174 Iowa 583 | Iowa | 1916
“In consideration of this deed, the parties of the second part, Emma Schutt and C. A. Schutt, hereby relinquish all their rights and interests in the Christian Schutt estate.”
There is evidence tending to show that at the time of the conveyance the land was of the reasonable value of $20,000. There is nothing in the record tending to show that, prior to said conveyance, the judgment debtor or his wife had any right or interest, legal or equitable, in the land in controversy, and whatever title they or either of them now have is referable to the deed above mentioned. The grantor is a man of foreign birth, and his testimony respecting the circumstances of the conveyance is somewhat confused by his inability to freely express himself in English words; but fairly construed, he says that he offered to sell the land to his son’s wife for considerably less than it was worth, and expressed his willingness to convey it to her for $13,000. The son, C. A. Schutt, said he could not buy it, for he had no money; but his wife asked and was given time to consider it until she could see her father, and later accepted the offer. • The transaction was then consummated by the execution and delivery of the deed, the giving of the note and mortgage, and the making of the cash payment. The grantor insists that he knew nothing of the clause in the deed by which his son and wife relinquished their right to any inheritance from him, and avers that the value of the land in excess of $13,000 was considered by him as a gift to the grantee.
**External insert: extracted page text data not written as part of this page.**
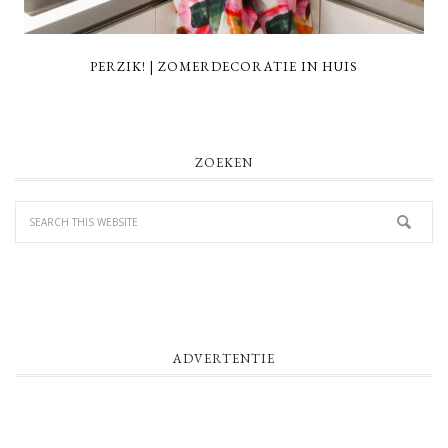
PERZIK! | ZOMERDECORATIE IN HUIS
PRIMARY
ZOEKEN
SIDEBAR
ADVERTENTIE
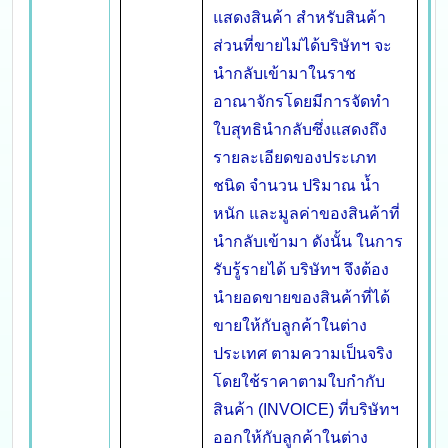
แสดงสินค้า สำหรับสินค้า
ส่วนที่ขายไม่ได้บริษัทฯ จะ
นำกลับเข้ามาในราช
อาณาจักรโดยมีการจัดทำ
ใบสุทธินำกลับซึ่งแสดงถึง
รายละเอียดของประเภท
ชนิด จำนวน ปริมาณ น้ำ
หนัก และมูลค่าของสินค้าที่
นำกลับเข้ามา ดังนั้น ในการ
รับรู้รายได้ บริษัทฯ จึงต้อง
นำยอดขายของสินค้าที่ได้
ขายให้กับลูกค้าในต่าง
ประเทศ ตามความเป็นจริง
โดยใช้ราคาตามใบกำกับ
สินค้า (INVOICE) ที่บริษัทฯ
ออกให้กับลูกค้าในต่าง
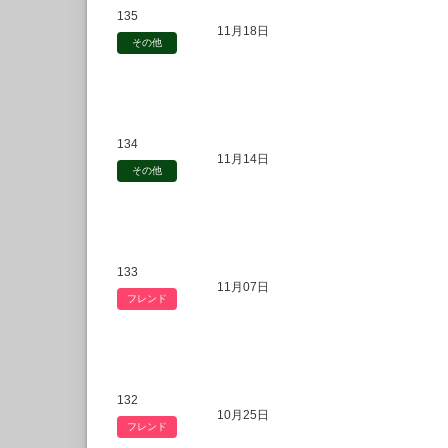
135
11月18日
その他
134
11月14日
その他
133
11月07日
フレンド
132
10月25日
フレンド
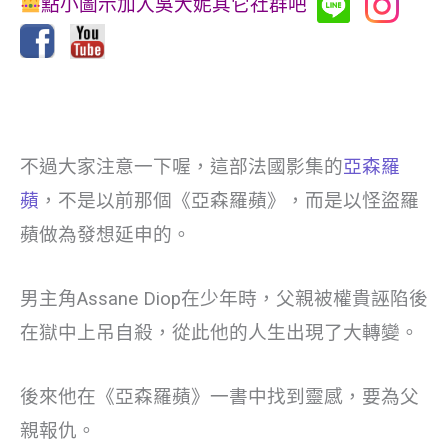
點小圖示加入吳大妮其它社群吧
不過大家注意一下喔，這部法國影集的
亞森羅
蘋
，不是以前那個《亞森羅蘋》，而是以怪盜羅
蘋做為發想延申的。
男主角Assane Diop在少年時，父親被權貴誣陷後
在獄中上吊自殺，從此他的人生出現了大轉變。
後來他在《亞森羅蘋》一書中找到靈感，要為父
親報仇。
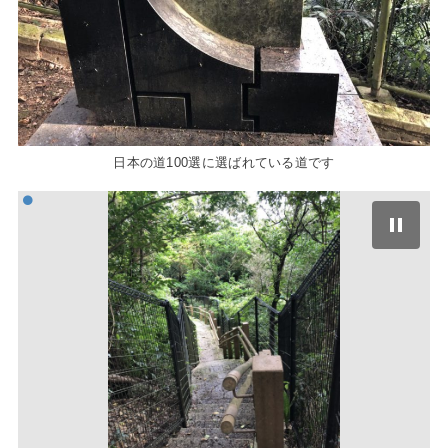
日本の道100選に選ばれている道です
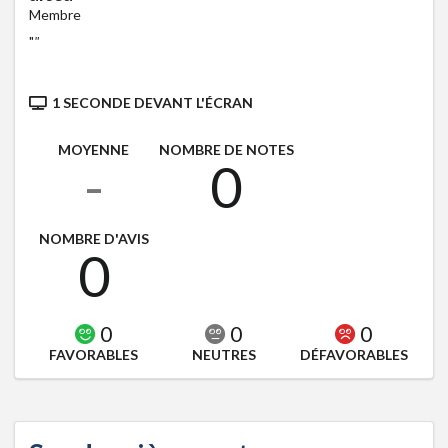
Membre
"
"
1 SECONDE DEVANT L'ÉCRAN
MOYENNE
NOMBRE DE NOTES
-
0
NOMBRE D'AVIS
0
0
0
0
FAVORABLES
NEUTRES
DÉFAVORABLES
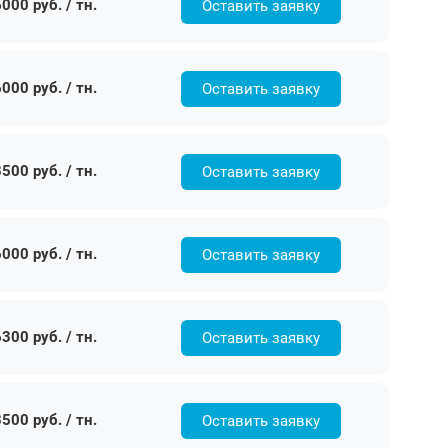
000 руб. / тн.
Оставить заявку
000 руб. / тн.
Оставить заявку
500 руб. / тн.
Оставить заявку
000 руб. / тн.
Оставить заявку
300 руб. / тн.
Оставить заявку
500 руб. / тн.
Оставить заявку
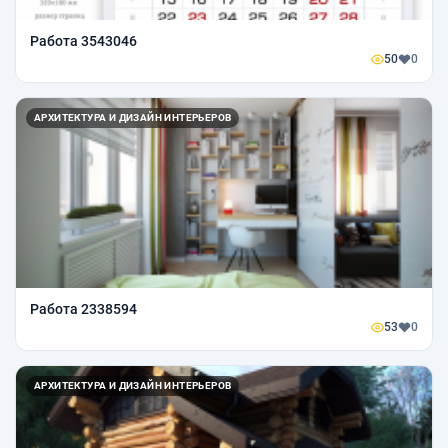
Работа 3543046
50
0
АРХИТЕКТУРА И ДИЗАЙН ИНТЕРЬЕРОВ
Работа 2338594
53
0
АРХИТЕКТУРА И ДИЗАЙН ИНТЕРЬЕРОВ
The grantee concedes, however, that she received the deed knowing that it included said clause and understood its purport, but asserts herself to have been the real purchaser of the land and to be now the owner thereof in her own right.
“If the agreement to relinquish his interest in the grantor’s estate on the part of C. A. Schutt be,treated as invalid or for any reason disregarded, then the difference .of*590 $4,600 representing the unpaid or unsecured consideration must be regarded as a gift to him in the land, and the taking of title thereto to this extent was a fraud upon his creditors. Whatever C. A. Sehutt received from his father in the transaction rightfully belonged to his creditors, and where the effect of his and his wife’s conduct was to place it beyond the reach of his creditors, a fraudulent purpose will be ascribed to such conduct and she will be held to hold the property in trust for his creditors.”
The decree below was right, and it is — Affirmed.